Repeat the entries below word for word, though any picture in them should be dropped.

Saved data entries
• • • • • • •

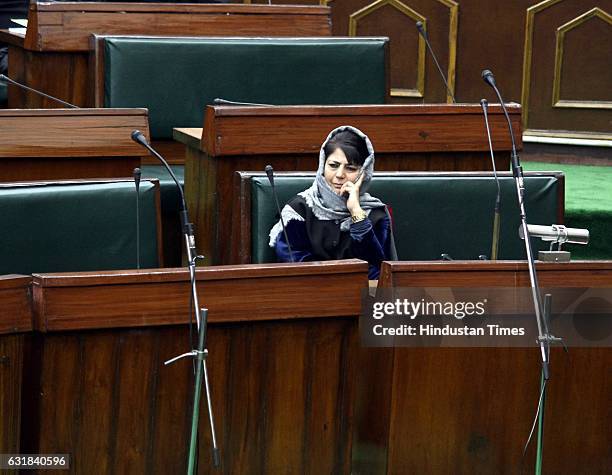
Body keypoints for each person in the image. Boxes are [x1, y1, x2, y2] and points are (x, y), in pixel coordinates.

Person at [269, 125, 396, 280]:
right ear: (322, 165)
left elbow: (377, 269)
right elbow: (294, 268)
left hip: (360, 299)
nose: (339, 175)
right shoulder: (298, 211)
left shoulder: (375, 213)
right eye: (333, 166)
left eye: (350, 168)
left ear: (364, 173)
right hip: (309, 297)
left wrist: (356, 212)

• • • • • • •

Exercise response:
Body keypoints for each person in the image. Boxes are [x1, y1, x2, y2] and points are (x, y), in pixel coordinates.

Person at [269, 125, 396, 280]:
right ear: (322, 165)
left elbow: (377, 269)
right elbow: (294, 268)
left hip: (360, 299)
nose: (339, 175)
right shoulder: (298, 211)
left shoulder: (375, 213)
right eye: (333, 166)
left eye: (350, 168)
left ear: (364, 173)
right hip: (309, 297)
left wrist: (356, 212)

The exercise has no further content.